Lors de l'unes de ces soirées d'après stage, j'étais en compagnie de Sensei Lautier et nous discutions des instructeurs de la Japan Karaté Association (JKA).
Soudain, après le repas, la discussion continuait et il commença à écrire sur la nappe de papier qui recouvrait la table sur laquelle nous avions dîné.
En haut de la feuille, il inscrivit le nom de Gichin FUNAKOSHI puis le relia, en dessous, au prénom du fils Yoshitaka FUNAKOSHI. En dessous, il plaça Sensei NAKAYAMA et, en parallèle, Sensei NISHIYAMA (ITKF), les cofondateurs de la JKA.

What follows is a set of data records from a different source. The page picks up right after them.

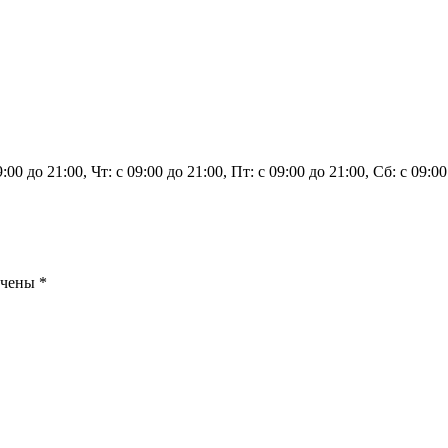
9:00 до 21:00, Чт: с 09:00 до 21:00, Пт: с 09:00 до 21:00, Сб: с 09
ечены
*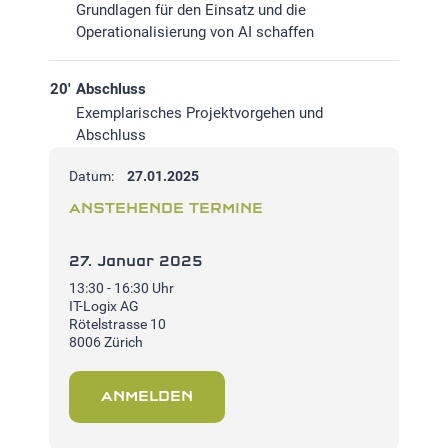
Grundlagen für den Einsatz und die
Operationalisierung von AI schaffen
20'
Abschluss
Exemplarisches Projektvorgehen und
Abschluss
Datum:
27.01.2025
ANSTEHENDE TERMINE
27. Januar 2025
13:30 - 16:30 Uhr
IT-Logix AG
Rötelstrasse 10
8006 Zürich
ANMELDEN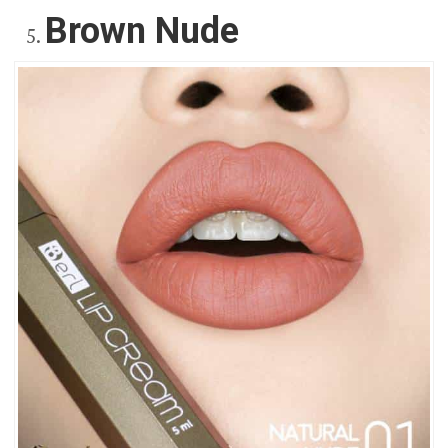
Brown Nude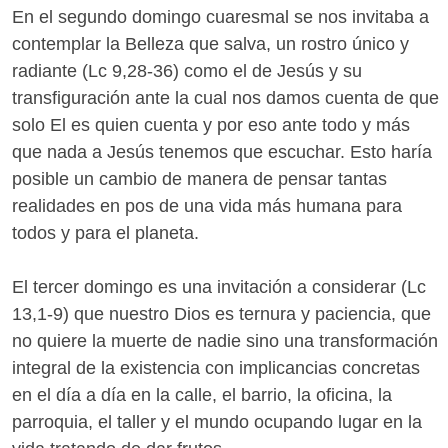
En el segundo domingo cuaresmal se nos invitaba a
contemplar la Belleza que salva, un rostro único y
radiante (Lc 9,28-36) como el de Jesús y su
transfiguración ante la cual nos damos cuenta de que
solo El es quien cuenta y por eso ante todo y más
que nada a Jesús tenemos que escuchar. Esto haría
posible un cambio de manera de pensar tantas
realidades en pos de una vida más humana para
todos y para el planeta.
El tercer domingo es una invitación a considerar (Lc
13,1-9) que nuestro Dios es ternura y paciencia, que
no quiere la muerte de nadie sino una transformación
integral de la existencia con implicancias concretas
en el día a día en la calle, el barrio, la oficina, la
parroquia, el taller y el mundo ocupando lugar en la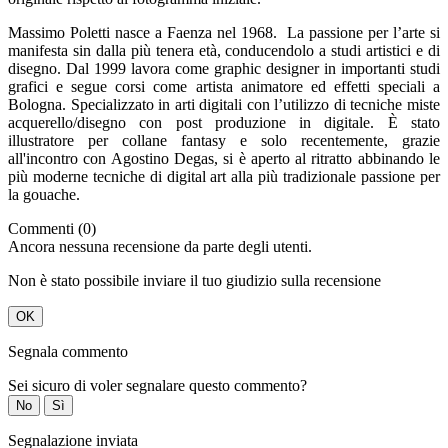
Massimo Poletti nasce a Faenza nel 1968. La passione per l’arte si
manifesta sin dalla più tenera età, conducendolo a studi artistici e di
disegno. Dal 1999 lavora come graphic designer in importanti studi
grafici e segue corsi come artista animatore ed effetti speciali a
Bologna. Specializzato in arti digitali con l’utilizzo di tecniche miste
acquerello/disegno con post produzione in digitale. È stato
illustratore per collane fantasy e solo recentemente, grazie
all'incontro con Agostino Degas, si è aperto al ritratto abbinando le
più moderne tecniche di digital art alla più tradizionale passione per
la gouache.
Commenti (0)
Ancora nessuna recensione da parte degli utenti.
Non è stato possibile inviare il tuo giudizio sulla recensione
OK
Segnala commento
Sei sicuro di voler segnalare questo commento?
No
Sì
Segnalazione inviata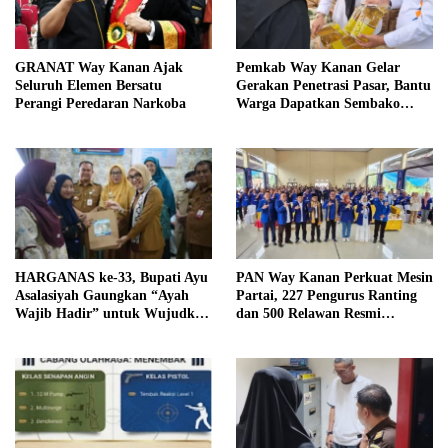
GRANAT Way Kanan Ajak
Pemkab Way Kanan Gelar
Seluruh Elemen Bersatu
Gerakan Penetrasi Pasar, Bantu
Perangi Peredaran Narkoba
Warga Dapatkan Sembako
Murah dan Kendalikan Inflasi
HARGANAS ke-33, Bupati Ayu
PAN Way Kanan Perkuat Mesin
Asalasiyah Gaungkan “Ayah
Partai, 227 Pengurus Ranting
Wajib Hadir” untuk Wujudkan
dan 500 Relawan Resmi
Generasi Unggul Way Kanan
Dilantik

Sensei, tout en continuant à tirer des traits et en inscrivant d'autres noms de grands sensei, m'expliquait l'influence des générations, de la relation sempai-kohai, et des identités culturelles et universitaires.
Si dans les années 1940-50, certains désaccords naissaient par rapport à la place du kumite (combat) dans l'entraînement, quelques décennies plus tard, on a vu émerger certaines scissions du fait d'autres influences.
Le chef instructeur actuel de la JKA, Sensei SUGIURA, se trouvait naturellement relié à celui de M. NAKAYAMA puisqu'il lui succéda.
Dès lors, l'arborescence qu'il dessinait se complexifia. Les noms de grands instructeurs se juxtaposaient, ou étaient placés en parallèle en fonction de leurs parcours universitaires et de l'origine de leurs sempai.
Je le questionnais naturellement sur la légitimité du plus ancien dans le grade le plus élevé, quand deux instructeurs sont de même grade, de même génération et sont issus d'universités différentes...
Dès lors, quatre, cinq générations identifiées par des lignes de noms, se juxtaposaient sur la nappe de papier.